For Euclid, the first requirement was tacit and not discussed: a length of 0 would not meet the definition of “a number”, i.e. a multitude of units. However, Nichomachus’ example [1] hints at the problem of a remainder equal to “zero”, in fact the equivalent is what terminates his algorithm. Heath 1908:300 reports (quoting Nicomachus) “ ‘. . . but 7 cannot be subtracted from 7.’ The last phrase is curious, but the meaning of it is obvious, as also the meaning of the phrase about ending 'at one and the same number' ".

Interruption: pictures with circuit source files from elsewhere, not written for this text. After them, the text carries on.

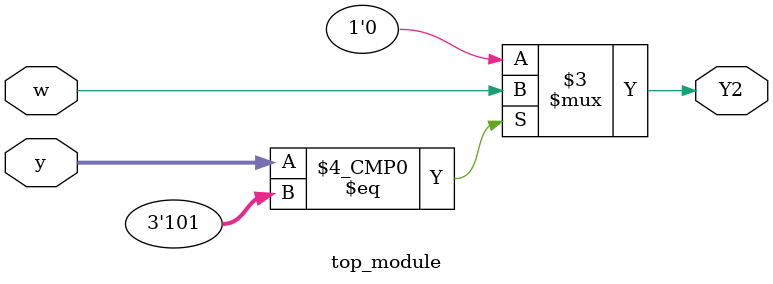
<source format=sv>
module top_module(
    input [3:1] y,
    input w,
    output reg Y2);
    
    always @(*) begin
        case(y)
            3'b000: Y2 = 1'b0;
            3'b001: Y2 = 1'b0;
            3'b010: Y2 = 1'b0;
            3'b011: Y2 = 1'b0;
            3'b100: Y2 = 1'b0;
            3'b101: Y2 = w;  // Set Y2 equal to w when in state F (101)
            default: Y2 = 1'b0;
        endcase
    end
    
endmodule

</source>
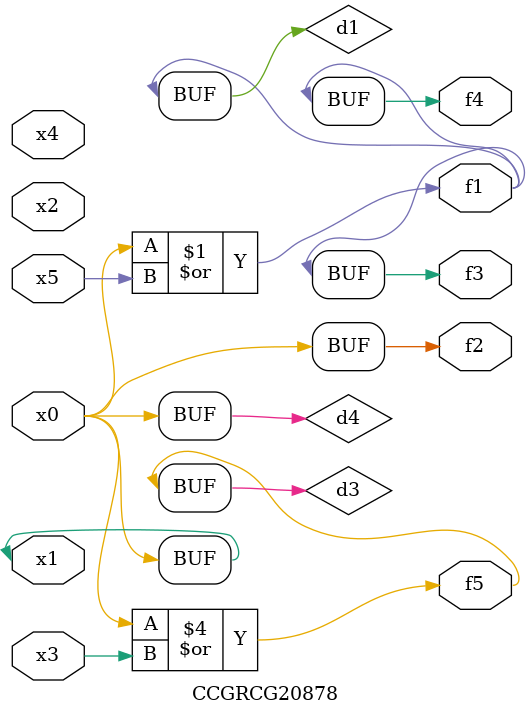
<source format=v>
module CCGRCG20878(
	input x0, x1, x2, x3, x4, x5,
	output f1, f2, f3, f4, f5
);

	wire d1, d2, d3, d4;

	or (d1, x0, x5);
	xnor (d2, x1, x4);
	or (d3, x0, x3);
	buf (d4, x0, x1);
	assign f1 = d1;
	assign f2 = d4;
	assign f3 = d1;
	assign f4 = d1;
	assign f5 = d3;
endmodule

</source>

With regards to the second requirement, Euclid begins his proof with the possibility that at the outset the two lengths are the same. Indeed if this is the case then the method ends. The computer algorithm will have to account for this possibility.
- ^ Nichomachus’ example and Heath's discussion of it appears in Heath 1908:300 and Hawking 2005:67.